Bij die beoordeling volgt de voorzieningenrechter het standpunt van Biomet dat de inzagevordering prematuur is nu de beslaglegging dateert van 3 januari 2017 en Heraeus ter zitting op 13 februari 2017 geen indicatie kon geven wanneer het beslagverlof zou zijn uitgevoerd. De voorzieningenrechter stelt dat niet (goed) beoordeeld kan worden wat er door de beslaglegging is/zal worden getroffen en daarom bezwaarlijk recht op inzage gegeven kan worden daar niet duidelijk is waar het verlof zoal betrekking op heeft. Voorts stelt de voorzieningenrechter vast dat het gevorderde inzagerecht al snel een wezenlijk deel van de administratie van de administratie van Biomet zal betreffen nu Heraeus inzage verlangt in elk document vanaf 2004 waarin de woorden/namen van de volgens Heraeus inbreukmakende producten voorkomen en deze producten volgens Heraeus de ‘core business’ van Biomet vormen.
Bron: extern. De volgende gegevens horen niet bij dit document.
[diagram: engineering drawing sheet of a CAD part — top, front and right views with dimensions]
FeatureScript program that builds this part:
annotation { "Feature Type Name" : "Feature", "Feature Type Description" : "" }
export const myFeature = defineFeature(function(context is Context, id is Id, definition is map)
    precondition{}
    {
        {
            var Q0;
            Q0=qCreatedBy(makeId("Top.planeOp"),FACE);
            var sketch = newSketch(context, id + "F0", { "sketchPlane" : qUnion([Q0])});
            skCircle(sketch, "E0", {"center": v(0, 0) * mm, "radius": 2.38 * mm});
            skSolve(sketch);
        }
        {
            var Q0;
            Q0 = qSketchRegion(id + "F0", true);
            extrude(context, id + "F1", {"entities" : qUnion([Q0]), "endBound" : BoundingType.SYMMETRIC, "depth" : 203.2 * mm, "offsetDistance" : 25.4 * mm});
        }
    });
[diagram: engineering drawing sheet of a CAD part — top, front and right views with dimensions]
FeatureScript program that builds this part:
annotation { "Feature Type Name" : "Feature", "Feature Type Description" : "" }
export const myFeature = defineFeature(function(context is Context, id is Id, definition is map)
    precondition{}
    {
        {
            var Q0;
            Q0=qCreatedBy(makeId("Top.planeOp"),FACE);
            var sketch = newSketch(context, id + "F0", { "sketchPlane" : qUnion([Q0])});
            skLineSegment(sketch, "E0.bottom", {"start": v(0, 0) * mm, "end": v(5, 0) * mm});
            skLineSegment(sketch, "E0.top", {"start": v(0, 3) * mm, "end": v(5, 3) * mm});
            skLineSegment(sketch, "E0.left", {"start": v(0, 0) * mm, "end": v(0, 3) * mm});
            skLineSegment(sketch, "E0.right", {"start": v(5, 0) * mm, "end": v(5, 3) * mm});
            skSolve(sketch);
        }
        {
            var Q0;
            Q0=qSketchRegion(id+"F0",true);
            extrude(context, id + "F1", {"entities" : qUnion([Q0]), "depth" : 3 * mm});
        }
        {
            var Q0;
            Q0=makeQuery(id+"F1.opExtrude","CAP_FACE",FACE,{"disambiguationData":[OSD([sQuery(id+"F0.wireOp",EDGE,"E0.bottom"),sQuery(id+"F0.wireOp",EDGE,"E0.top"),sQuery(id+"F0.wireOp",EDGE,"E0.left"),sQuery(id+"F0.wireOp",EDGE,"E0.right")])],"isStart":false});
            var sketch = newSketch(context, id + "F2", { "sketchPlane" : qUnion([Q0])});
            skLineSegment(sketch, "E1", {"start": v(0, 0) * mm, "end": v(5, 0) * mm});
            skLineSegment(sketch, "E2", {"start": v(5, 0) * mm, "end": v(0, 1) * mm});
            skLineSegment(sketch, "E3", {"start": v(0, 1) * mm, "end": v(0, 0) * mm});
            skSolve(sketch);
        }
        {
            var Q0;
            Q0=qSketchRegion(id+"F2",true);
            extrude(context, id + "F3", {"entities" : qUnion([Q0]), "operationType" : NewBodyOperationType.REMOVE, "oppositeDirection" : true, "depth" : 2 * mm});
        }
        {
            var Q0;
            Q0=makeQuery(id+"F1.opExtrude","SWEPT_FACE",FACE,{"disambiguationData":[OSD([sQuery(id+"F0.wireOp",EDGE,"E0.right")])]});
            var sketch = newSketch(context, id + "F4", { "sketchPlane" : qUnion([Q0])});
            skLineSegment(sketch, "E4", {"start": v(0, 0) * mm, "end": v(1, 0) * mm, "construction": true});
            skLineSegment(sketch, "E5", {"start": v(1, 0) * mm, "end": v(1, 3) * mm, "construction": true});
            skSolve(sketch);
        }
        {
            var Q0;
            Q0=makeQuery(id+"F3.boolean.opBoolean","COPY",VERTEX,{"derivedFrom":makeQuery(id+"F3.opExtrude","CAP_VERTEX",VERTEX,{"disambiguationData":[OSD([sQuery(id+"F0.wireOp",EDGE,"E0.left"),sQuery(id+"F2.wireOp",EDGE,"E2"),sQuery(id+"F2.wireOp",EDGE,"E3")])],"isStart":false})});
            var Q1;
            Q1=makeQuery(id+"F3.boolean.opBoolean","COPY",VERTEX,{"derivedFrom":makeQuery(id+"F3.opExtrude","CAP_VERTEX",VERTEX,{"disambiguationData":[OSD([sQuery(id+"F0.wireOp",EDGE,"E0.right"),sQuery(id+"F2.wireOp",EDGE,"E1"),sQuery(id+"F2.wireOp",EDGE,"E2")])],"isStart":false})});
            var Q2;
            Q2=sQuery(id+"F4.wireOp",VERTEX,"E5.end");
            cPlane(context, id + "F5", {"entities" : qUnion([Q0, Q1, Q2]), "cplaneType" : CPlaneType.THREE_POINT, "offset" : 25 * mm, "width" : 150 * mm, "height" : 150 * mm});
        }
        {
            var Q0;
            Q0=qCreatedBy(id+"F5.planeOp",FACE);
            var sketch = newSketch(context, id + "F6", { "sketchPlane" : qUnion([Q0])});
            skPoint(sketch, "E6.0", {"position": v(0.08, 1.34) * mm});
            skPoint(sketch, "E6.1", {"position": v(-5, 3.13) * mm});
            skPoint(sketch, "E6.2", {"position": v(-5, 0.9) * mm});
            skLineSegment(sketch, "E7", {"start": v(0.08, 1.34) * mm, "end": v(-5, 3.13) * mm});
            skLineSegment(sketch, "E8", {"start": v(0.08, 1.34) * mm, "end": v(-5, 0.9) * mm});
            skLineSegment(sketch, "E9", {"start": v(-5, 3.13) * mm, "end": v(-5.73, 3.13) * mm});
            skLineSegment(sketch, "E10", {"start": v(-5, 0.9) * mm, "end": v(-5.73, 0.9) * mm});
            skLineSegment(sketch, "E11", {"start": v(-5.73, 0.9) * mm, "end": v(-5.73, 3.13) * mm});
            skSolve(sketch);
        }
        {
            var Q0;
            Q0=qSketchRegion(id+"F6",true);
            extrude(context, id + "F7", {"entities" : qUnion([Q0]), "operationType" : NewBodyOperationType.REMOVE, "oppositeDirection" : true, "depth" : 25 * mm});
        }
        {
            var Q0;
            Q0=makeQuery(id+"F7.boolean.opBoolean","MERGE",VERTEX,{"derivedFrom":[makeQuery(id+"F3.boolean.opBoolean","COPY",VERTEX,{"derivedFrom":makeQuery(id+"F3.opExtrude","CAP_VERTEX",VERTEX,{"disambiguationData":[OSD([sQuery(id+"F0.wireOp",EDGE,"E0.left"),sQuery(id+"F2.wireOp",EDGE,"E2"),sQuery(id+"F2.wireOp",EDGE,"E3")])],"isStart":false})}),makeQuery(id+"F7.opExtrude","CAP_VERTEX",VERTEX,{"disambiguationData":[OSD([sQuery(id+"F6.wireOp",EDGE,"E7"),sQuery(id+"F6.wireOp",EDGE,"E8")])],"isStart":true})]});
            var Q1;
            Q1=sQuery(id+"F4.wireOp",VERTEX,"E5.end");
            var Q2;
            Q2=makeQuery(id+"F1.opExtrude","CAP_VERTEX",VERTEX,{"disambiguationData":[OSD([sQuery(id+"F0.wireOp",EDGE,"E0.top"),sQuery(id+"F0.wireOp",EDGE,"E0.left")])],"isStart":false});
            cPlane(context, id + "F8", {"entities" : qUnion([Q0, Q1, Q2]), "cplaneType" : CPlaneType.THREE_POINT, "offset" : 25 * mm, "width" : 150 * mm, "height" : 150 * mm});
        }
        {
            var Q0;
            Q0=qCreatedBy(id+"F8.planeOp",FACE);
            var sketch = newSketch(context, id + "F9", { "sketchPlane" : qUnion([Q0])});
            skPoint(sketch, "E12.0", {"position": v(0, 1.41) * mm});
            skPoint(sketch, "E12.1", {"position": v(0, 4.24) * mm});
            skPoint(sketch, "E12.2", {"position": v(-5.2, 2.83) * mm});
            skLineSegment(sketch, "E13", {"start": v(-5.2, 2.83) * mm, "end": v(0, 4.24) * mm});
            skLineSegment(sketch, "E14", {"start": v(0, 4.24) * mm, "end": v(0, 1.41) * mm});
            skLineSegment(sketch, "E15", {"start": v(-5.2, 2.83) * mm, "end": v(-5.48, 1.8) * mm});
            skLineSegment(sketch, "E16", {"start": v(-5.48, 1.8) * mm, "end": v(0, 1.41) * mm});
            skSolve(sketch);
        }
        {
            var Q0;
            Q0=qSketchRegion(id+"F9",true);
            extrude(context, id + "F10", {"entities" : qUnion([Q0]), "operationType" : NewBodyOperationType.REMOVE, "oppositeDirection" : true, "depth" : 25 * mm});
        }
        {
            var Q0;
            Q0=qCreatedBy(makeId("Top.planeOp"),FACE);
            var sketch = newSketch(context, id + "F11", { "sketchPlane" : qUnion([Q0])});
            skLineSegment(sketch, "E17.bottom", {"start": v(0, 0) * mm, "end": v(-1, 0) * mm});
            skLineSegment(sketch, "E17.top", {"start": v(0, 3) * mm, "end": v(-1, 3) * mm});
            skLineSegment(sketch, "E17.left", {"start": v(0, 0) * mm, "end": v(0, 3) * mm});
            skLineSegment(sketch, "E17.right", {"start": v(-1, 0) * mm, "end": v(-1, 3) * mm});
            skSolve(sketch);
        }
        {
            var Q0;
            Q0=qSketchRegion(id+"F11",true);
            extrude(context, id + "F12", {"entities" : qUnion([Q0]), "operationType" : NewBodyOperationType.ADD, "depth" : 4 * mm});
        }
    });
Hiermee ontstaat volgens de voorzieningenrechter een geenszins denkbeeldig risico dat Heraeus zich een goed beeld zal kunnen vormen van de bedrijfsvoering van Biomet en daarmee een oneigenlijk voordeel kan verwerven in de concurrentiestrijd.

 

Tot slot stelt de voorzieningenrechter dat nu Heraeus een wezenlijk deel van de administratie van Biomet wil doorlopen teneinde zich een dossier te kunnen aanmaken om daarmee haar vordering te onderbouwen, de vordering geen betrekking heeft op ‘bepaalde bescheiden’. De vordering moet volgens de voorzieningenrechter worden aangewezen als een ‘fishing expedition’. Heraeus wordt als de in het ongelijk gestelde partij veroordeeld in de proceskosten, begroot op € 2.040,-.